## Exercise brief
Every line below that holds the string "endometrial" should be copied out.
# # # # #
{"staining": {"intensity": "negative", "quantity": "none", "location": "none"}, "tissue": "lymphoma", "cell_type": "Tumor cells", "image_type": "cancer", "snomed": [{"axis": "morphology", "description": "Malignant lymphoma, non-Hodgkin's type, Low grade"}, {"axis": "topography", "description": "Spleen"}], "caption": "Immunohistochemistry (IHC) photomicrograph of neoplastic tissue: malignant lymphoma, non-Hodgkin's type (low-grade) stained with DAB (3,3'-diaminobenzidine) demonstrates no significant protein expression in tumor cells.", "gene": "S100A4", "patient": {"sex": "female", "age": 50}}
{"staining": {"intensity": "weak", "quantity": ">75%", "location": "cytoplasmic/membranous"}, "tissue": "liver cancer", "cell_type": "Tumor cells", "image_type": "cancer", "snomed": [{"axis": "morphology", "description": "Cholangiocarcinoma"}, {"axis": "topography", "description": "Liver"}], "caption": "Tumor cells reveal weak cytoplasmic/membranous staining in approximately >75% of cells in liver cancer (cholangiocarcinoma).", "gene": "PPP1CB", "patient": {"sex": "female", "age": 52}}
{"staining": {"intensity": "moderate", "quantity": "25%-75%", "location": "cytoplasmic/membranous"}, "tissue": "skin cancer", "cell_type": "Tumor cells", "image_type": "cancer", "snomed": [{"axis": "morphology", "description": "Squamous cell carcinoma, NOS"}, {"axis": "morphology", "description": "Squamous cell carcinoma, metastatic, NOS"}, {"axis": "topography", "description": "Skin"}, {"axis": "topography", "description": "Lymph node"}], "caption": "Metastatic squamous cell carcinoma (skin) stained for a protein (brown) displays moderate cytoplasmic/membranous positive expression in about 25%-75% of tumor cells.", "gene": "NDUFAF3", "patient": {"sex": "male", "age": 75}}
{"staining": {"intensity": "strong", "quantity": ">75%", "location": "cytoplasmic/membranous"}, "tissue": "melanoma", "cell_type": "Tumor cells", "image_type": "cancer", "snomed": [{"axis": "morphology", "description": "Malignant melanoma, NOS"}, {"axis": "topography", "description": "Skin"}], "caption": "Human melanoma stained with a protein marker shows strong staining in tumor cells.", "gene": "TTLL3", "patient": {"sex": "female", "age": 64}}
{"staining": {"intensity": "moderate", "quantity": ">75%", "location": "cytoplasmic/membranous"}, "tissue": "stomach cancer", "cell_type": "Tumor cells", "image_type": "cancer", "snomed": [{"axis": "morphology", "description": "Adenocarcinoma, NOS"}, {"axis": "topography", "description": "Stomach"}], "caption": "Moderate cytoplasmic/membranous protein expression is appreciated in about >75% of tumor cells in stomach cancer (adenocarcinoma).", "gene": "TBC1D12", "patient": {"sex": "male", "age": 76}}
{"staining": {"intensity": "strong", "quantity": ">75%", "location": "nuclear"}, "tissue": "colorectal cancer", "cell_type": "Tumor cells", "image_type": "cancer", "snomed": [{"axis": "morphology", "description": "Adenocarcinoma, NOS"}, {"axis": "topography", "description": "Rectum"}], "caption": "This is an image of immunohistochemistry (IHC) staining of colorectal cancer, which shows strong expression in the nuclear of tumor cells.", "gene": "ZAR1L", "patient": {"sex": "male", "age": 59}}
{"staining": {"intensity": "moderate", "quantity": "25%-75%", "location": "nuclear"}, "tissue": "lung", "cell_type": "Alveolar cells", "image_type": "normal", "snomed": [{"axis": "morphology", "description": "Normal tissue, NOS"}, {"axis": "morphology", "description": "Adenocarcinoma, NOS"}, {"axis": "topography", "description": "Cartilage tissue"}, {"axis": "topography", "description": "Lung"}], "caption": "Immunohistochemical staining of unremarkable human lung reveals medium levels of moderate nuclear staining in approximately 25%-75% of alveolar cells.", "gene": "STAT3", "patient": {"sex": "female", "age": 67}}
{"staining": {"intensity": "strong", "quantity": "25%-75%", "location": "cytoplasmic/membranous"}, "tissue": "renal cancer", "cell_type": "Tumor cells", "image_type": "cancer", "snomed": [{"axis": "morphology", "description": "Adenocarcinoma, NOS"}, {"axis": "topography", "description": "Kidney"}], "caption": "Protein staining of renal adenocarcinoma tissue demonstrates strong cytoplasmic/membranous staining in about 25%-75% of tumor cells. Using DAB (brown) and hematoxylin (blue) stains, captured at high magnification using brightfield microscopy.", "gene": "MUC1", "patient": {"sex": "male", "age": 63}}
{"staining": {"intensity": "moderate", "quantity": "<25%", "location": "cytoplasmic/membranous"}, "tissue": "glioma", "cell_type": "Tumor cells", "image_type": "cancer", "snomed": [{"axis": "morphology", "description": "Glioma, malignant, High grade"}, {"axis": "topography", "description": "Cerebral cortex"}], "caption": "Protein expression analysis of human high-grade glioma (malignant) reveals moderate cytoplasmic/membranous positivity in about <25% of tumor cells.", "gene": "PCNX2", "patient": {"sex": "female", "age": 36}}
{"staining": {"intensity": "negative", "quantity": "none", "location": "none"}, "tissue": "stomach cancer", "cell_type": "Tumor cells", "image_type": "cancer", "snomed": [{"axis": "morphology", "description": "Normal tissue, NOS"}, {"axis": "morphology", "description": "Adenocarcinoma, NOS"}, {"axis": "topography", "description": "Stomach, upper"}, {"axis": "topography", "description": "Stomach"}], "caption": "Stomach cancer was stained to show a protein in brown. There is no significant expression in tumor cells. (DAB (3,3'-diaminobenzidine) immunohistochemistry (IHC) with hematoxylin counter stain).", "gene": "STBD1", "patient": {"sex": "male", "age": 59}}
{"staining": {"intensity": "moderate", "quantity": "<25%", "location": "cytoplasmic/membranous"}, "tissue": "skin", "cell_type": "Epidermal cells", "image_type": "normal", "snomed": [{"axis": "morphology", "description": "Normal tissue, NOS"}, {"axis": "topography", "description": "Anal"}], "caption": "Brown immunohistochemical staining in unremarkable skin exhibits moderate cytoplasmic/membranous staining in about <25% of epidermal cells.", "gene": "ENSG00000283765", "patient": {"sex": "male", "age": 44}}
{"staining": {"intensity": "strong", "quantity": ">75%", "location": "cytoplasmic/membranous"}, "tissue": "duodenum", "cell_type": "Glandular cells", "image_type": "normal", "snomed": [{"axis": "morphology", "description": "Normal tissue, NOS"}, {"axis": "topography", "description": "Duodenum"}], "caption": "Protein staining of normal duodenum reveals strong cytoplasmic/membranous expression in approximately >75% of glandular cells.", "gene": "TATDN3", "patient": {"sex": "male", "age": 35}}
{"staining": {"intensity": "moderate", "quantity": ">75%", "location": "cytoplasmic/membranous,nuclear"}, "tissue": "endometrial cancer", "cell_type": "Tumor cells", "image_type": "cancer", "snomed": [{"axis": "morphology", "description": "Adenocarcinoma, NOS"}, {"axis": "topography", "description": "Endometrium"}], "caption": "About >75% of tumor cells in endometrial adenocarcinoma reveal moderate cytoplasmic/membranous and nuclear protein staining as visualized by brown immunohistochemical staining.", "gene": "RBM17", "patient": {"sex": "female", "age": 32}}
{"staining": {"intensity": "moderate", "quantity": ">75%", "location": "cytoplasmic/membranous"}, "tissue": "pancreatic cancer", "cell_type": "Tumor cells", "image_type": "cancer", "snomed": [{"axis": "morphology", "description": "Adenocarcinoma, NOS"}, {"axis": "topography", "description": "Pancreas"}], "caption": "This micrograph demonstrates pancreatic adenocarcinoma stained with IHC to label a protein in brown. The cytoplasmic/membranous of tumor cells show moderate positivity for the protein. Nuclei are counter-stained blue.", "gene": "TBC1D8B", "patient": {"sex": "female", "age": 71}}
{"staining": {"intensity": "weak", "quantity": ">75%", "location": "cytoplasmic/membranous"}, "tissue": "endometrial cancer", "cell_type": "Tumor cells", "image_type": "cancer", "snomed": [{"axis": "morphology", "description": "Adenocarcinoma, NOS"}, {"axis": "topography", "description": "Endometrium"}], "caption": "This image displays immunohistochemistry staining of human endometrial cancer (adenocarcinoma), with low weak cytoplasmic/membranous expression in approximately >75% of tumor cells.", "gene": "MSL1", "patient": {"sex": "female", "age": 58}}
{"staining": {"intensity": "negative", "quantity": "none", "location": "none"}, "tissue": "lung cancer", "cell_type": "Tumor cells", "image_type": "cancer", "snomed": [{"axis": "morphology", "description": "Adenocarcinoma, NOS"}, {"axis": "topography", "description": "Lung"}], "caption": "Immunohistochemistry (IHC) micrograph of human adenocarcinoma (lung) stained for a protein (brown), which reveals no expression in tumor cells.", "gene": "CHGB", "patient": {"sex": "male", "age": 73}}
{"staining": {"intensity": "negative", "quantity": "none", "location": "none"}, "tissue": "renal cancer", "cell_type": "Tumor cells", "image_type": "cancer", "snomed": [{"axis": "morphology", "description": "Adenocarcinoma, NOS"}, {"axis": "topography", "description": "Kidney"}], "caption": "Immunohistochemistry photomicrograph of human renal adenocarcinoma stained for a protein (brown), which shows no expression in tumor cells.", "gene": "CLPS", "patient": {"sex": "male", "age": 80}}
# # # # #
## Output of the task
{"staining": {"intensity": "moderate", "quantity": ">75%", "location": "cytoplasmic/membranous,nuclear"}, "tissue": "endometrial cancer", "cell_type": "Tumor cells", "image_type": "cancer", "snomed": [{"axis": "morphology", "description": "Adenocarcinoma, NOS"}, {"axis": "topography", "description": "Endometrium"}], "caption": "About >75% of tumor cells in endometrial adenocarcinoma reveal moderate cytoplasmic/membranous and nuclear protein staining as visualized by brown immunohistochemical staining.", "gene": "RBM17", "patient": {"sex": "female", "age": 32}}
{"staining": {"intensity": "weak", "quantity": ">75%", "location": "cytoplasmic/membranous"}, "tissue": "endometrial cancer", "cell_type": "Tumor cells", "image_type": "cancer", "snomed": [{"axis": "morphology", "description": "Adenocarcinoma, NOS"}, {"axis": "topography", "description": "Endometrium"}], "caption": "This image displays immunohistochemistry staining of human endometrial cancer (adenocarcinoma), with low weak cytoplasmic/membranous expression in approximately >75% of tumor cells.", "gene": "MSL1", "patient": {"sex": "female", "age": 58}}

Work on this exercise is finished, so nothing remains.